WHAT TO DO – Please retype the material from the line with "Bibliographie : Pierre" to the line with "presse parisienne. Les articles qu’il signe", both included, keeping each line unchanged.

================================

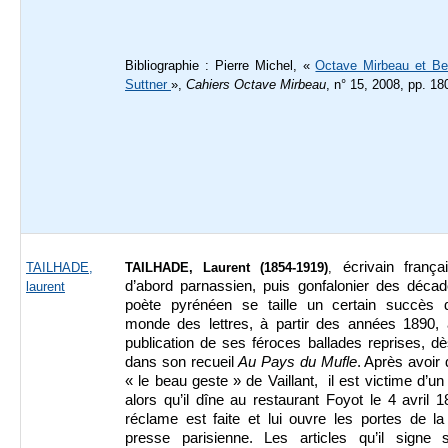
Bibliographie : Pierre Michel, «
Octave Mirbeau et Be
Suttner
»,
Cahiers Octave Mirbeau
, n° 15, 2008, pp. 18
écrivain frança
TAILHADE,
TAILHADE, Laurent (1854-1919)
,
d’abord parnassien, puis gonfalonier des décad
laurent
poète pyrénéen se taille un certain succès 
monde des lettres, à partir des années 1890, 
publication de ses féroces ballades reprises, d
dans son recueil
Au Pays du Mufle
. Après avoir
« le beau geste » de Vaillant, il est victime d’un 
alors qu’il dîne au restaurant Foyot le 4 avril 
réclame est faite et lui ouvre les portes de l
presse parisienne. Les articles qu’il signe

================================

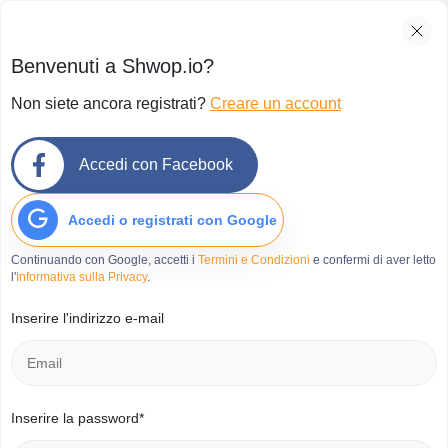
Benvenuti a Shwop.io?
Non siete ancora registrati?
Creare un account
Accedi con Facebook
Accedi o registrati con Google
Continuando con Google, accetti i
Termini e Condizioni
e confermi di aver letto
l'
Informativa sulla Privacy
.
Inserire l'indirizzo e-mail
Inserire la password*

================================

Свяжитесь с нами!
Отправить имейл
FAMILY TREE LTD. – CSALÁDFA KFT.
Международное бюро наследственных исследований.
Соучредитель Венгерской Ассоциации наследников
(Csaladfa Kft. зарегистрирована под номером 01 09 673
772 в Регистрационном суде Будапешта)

================================

TASK OUTPUT –
Bibliographie : Pierre Michel, «
Octave Mirbeau et Be
Suttner
»,
Cahiers Octave Mirbeau
, n° 15, 2008, pp. 18
écrivain frança
TAILHADE,
TAILHADE, Laurent (1854-1919)
,
d’abord parnassien, puis gonfalonier des décad
laurent
poète pyrénéen se taille un certain succès 
monde des lettres, à partir des années 1890, 
publication de ses féroces ballades reprises, d
dans son recueil
Au Pays du Mufle
. Après avoir
« le beau geste » de Vaillant, il est victime d’un 
alors qu’il dîne au restaurant Foyot le 4 avril 
réclame est faite et lui ouvre les portes de l
presse parisienne. Les articles qu’il signe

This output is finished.